Shares surged 6.9% to $12.54 in premarket trading.

GE said it expects to earn between 50 cents and 60 cents a share in 2020, less than the 66-cent forecast by analysts. It expects industrial free cash flow of $2 billion to $4 billion in 2020, bracketing the $3 billion analysts expect.

Adjusted earnings totaled 21 cents a share, topping analyst estimates of 18 cents, according to data from Refinitiv.

Free cash flow from industrial operations was $3.9 billion in the fourth quarter, beating analysts estimates of $3.4 billion, according to Refinitiv data.

GE’s cash flow typically surges in the fourth quarter as workers rush to ship units and book orders by year-end.

Culp has vowed to smooth cash more evenly across the year, but “the expectation was that this will still be an outsized cash flow quarter,” said RBC Capital Markets analyst Deane Dray.

While the results spurred the stock, it also showed Culp where there is room for improvement. In GE’s power division, revenue fell 16% in the year and orders fell 25%, mainly due to the “non-repeat” of large orders last year, GE said.

In aviation, GE’s largest unit by revenue, orders rose 3% and revenue rose 8% in the year. The unit was, ironically, helped by the grounding of Boeing Co’s (BA.N) 737 MAX. GE makes the engines for it, and sells that at little or no profit. Not delivering engines improves profit margins in aviation, analysts said.

GE generated $1.6 billion in free industrial cash flow for 2019, hitting its target of $0 to $2 billion. That total amounted to about two cents of cash for every dollar of its $88 billion in organic industrial revenue for the year.

Some of the gains came from less spending on restructuring. GE said on Wednesday it spent only $1.2 billion on restructuring, after originally planning to spend more than $2 billion.

“Technically, cash is getting better, but much of the gains come from reducing earlier guidance on costs,” said John Inch, analyst at Gordon Haskett in New York.

The premarket move in the stock mirrored what stock options had implied in recent days. Investors had expected a 5.4% stock move, in line with the average over the last 10 quarters, Dray said.
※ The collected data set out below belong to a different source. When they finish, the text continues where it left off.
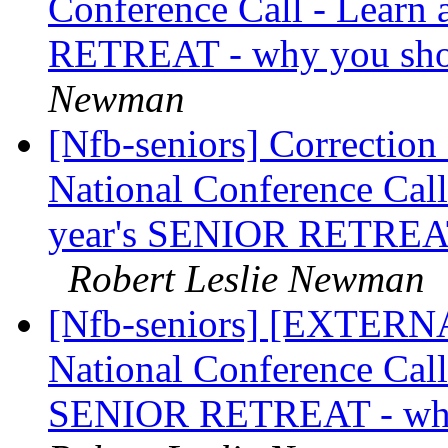
Conference Call - Learn
RETREAT - why you sho
Newman
[Nfb-seniors] Correction 
National Conference Call 
year's SENIOR RETREAT
Robert Leslie Newman
[Nfb-seniors] [EXTERNAL
National Conference Call 
SENIOR RETREAT - why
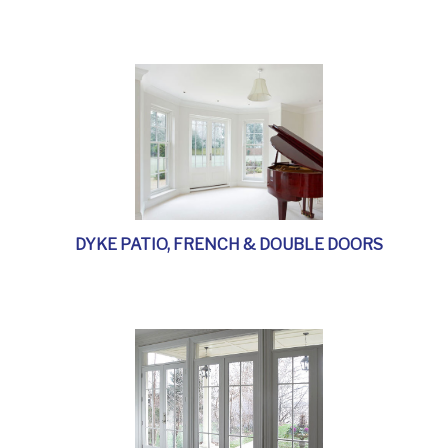
DYKE PATIO, FRENCH & DOUBLE DOORS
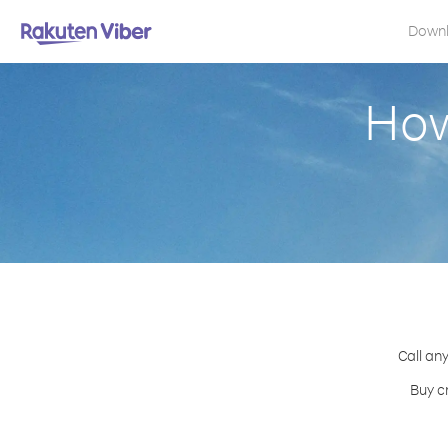
Down
How
Call an
Buy c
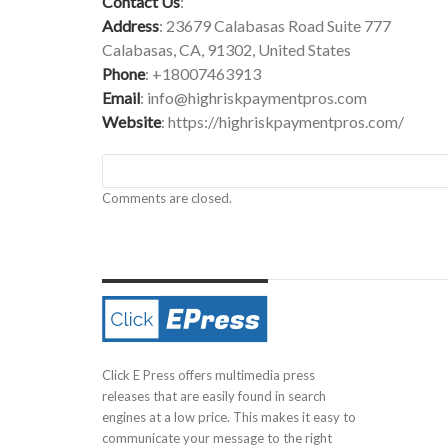
Contact Us
:
Address
: 23679 Calabasas Road Suite 777
Calabasas, CA, 91302, United States
Phone
: +18007463913
Email
:
info@highriskpaymentpros.com
Website
:
https://highriskpaymentpros.com/
Comments are closed.
Click E Press offers multimedia press
releases that are easily found in search
engines at a low price. This makes it easy to
communicate your message to the right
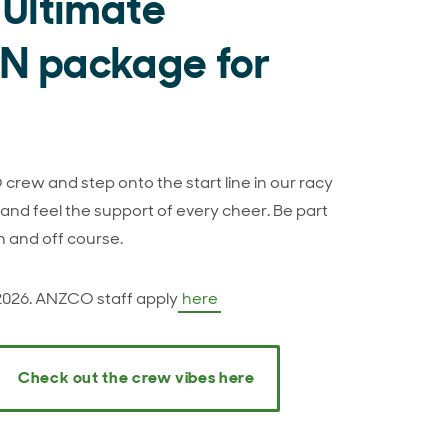
 Ultimate
 package for
crew and step onto the start line in our racy
nd feel the support of every cheer. Be part
n and off course.
 2026. ANZCO staff apply
here
Check out the crew vibes here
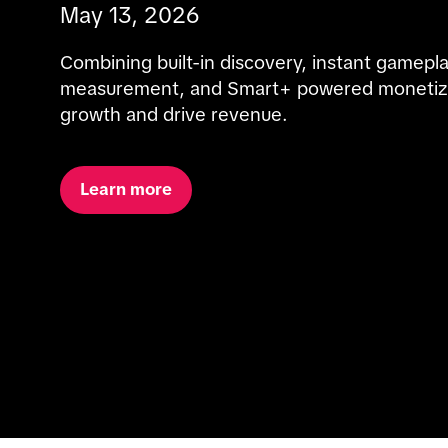
May 13, 2026
Combining built-in discovery, instant gamepla
measurement, and Smart+ powered monetizati
growth and drive revenue.
Learn more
That means they were not expecting fireworks from the earnings report, and that a lack of surprises would likely trigger a rally, he added.

GE’s total revenue fell about 1% to $26.24 billion.

Earnings from continuing operations attributable to GE shareholders rose to $663 million in the fourth quarter ended Dec. 31 from $509 million a year earlier.

Earnings per share from continuing operations rose to 7 cents from 6 cents, the company said.